Piazza della Libertà, the town’s main square, is the perfect place to sit at an outdoor cafe and sip an espresso.
I watch villagers hop off their bicycles and stop to drink from the fountain, before heading to the large church of Collegiata di S. Tommaso da Villanova looming over the square. Inside, in typical Bernini style, it’s a marvel of white arches gilded in gold and colourful religious artworks.
Roman holiday
But it’s not just these villages that bear Bernini’s work – he also turned his hand to some of Rome’s most iconic landmarks, such as the Spanish Steps, St Peter’s Basilica, and the Trevi Fountain.
Witnessing these awe-inspiring, historical works of art is enough reason to book a trip to Rome, but it’s true that the hot spots can become breathlessly jammed with throngs of tourists – especially during the peak summer season.
Visiting in spring and autumn is ideal – being sure to avoid religious holidays.
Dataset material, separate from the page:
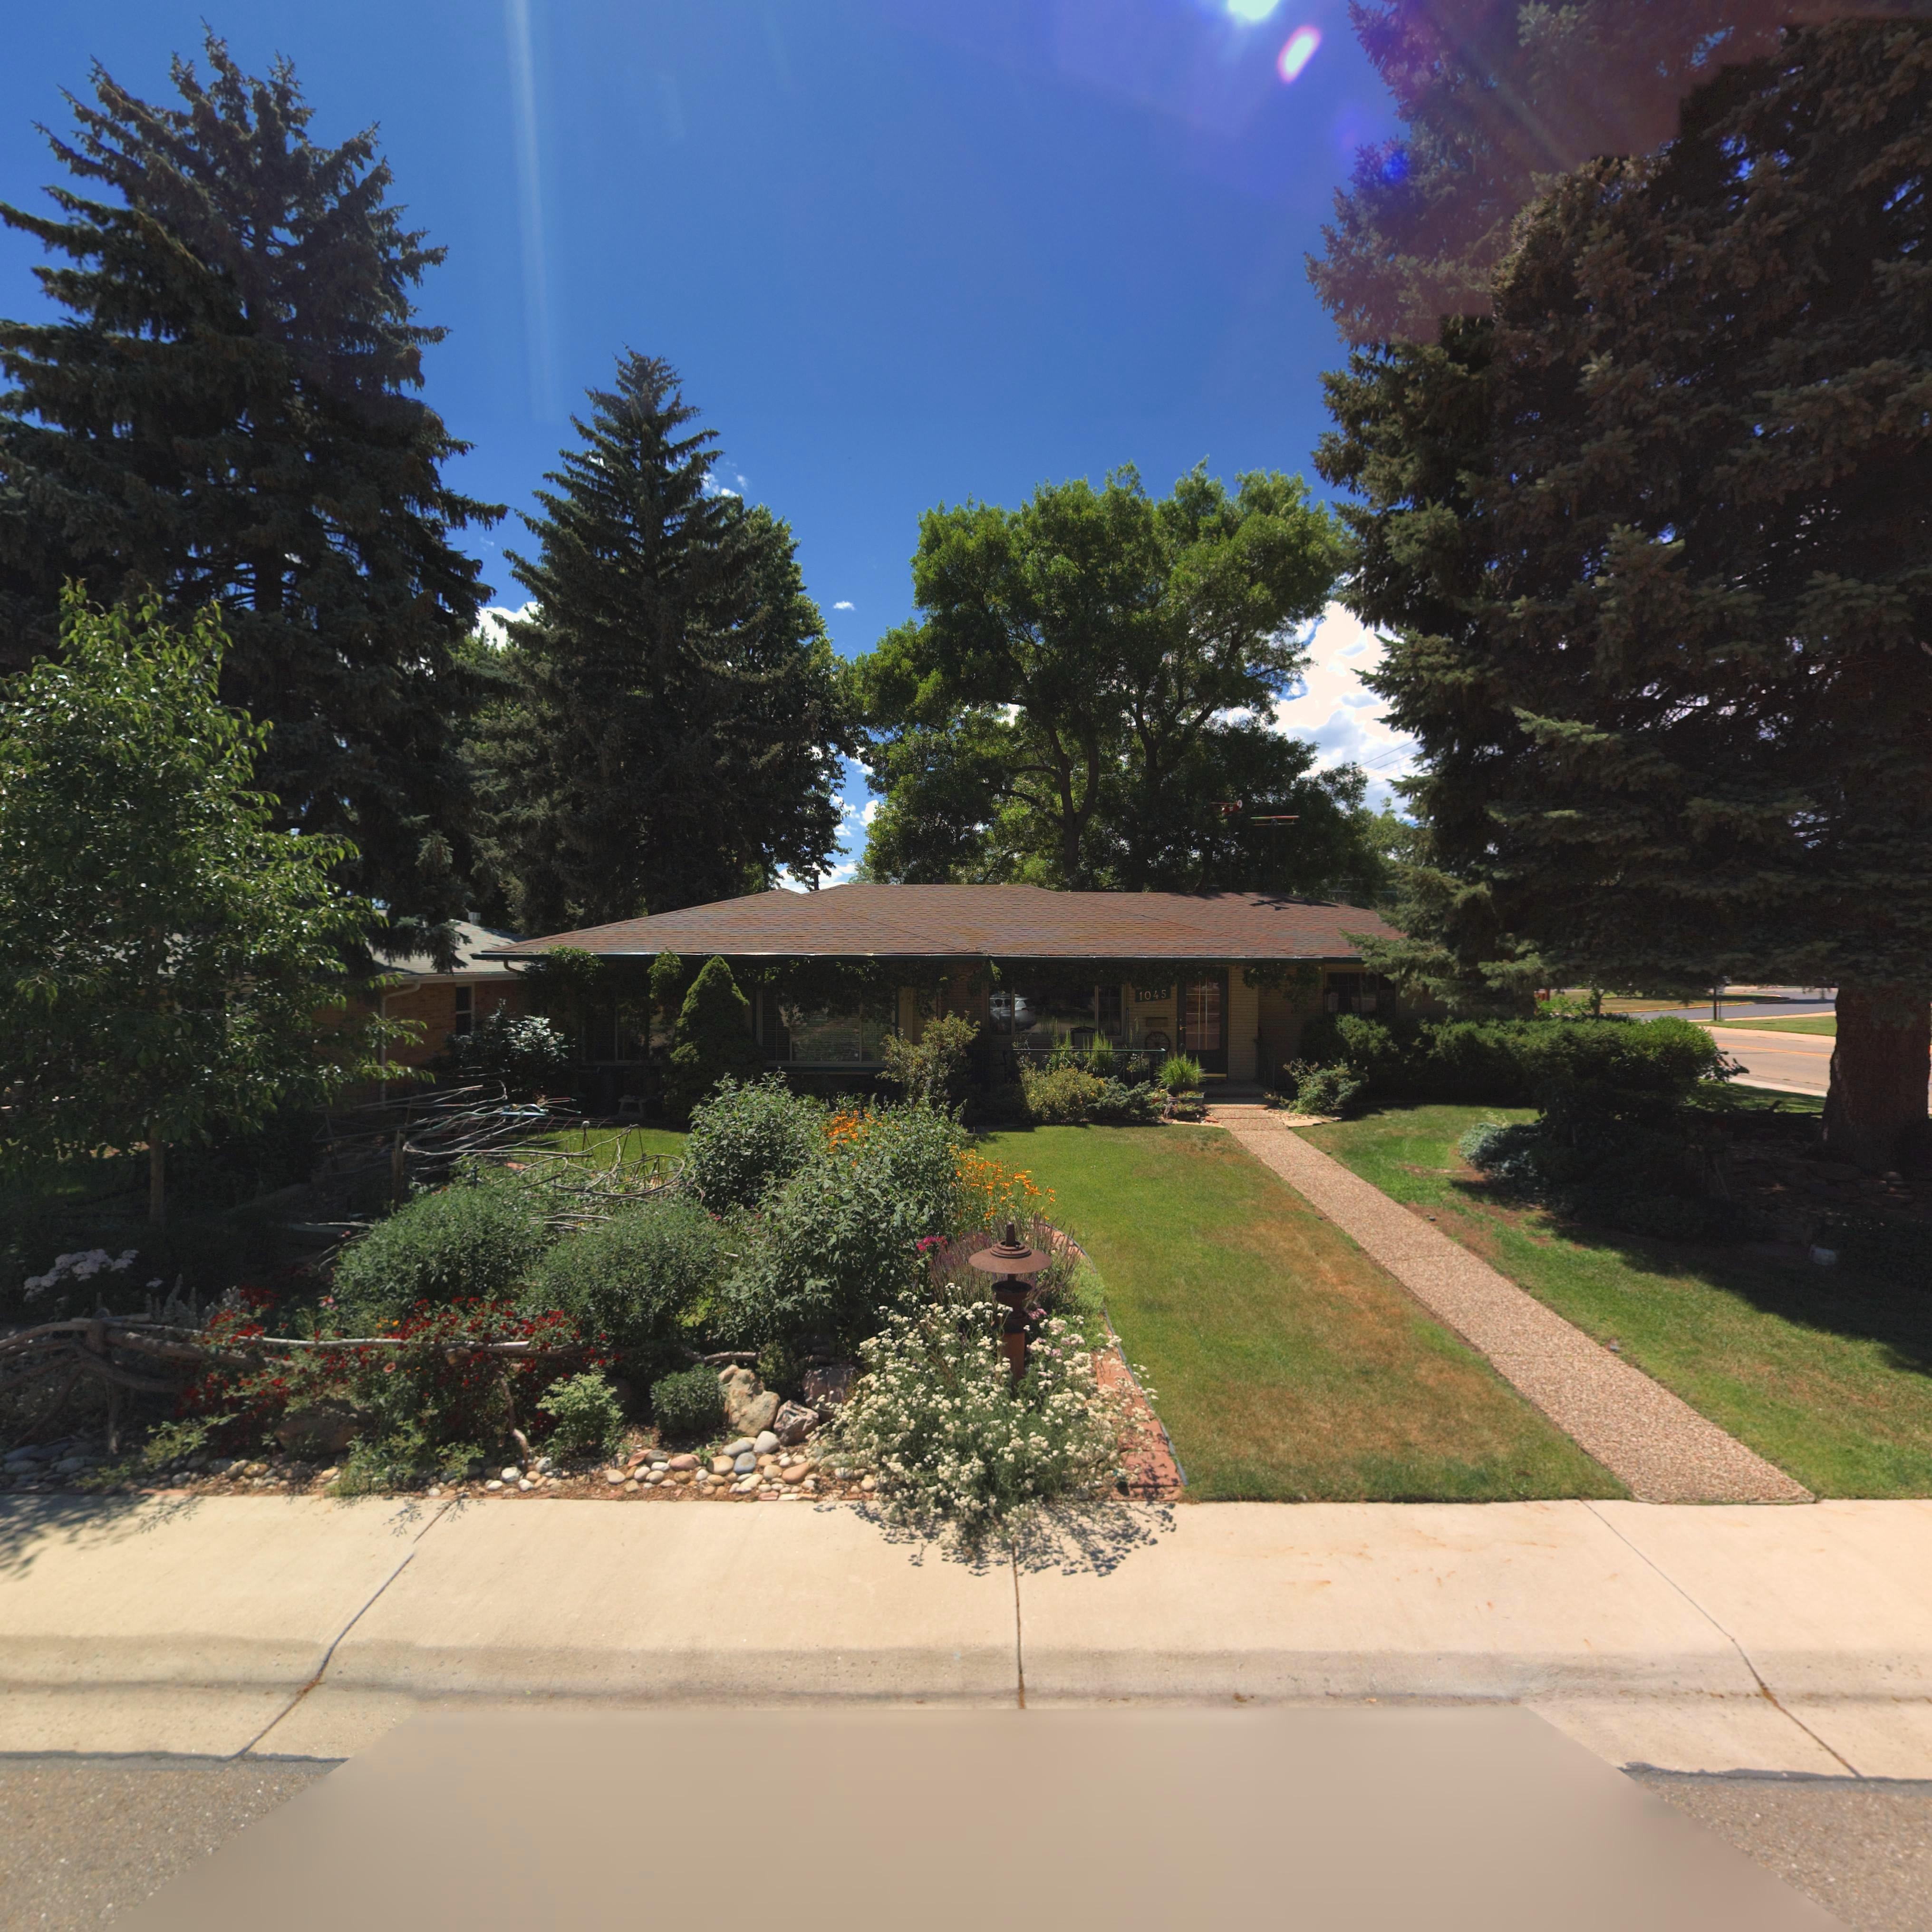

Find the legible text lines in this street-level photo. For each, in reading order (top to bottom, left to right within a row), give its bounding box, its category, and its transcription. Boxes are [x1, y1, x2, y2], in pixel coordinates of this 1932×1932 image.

Shoulder season also ensures you won’t be a victim of the searing heat gripping hold of southern Europe in July and August. Even in mid-May, at a steady 26C, things are getting toasty.
But by following in the footsteps of Italy’s many wise popes, a heavenly, hillside destination awaits.
How to plan your trip
ITA Airways (ita-airways.com) operate a new nonstop route between Rome–Fiumicino Airport (FCO) to London City Airport (LCY), with business class available. Flights also available from Manchester, Bristol, Newcastle and Glasgow.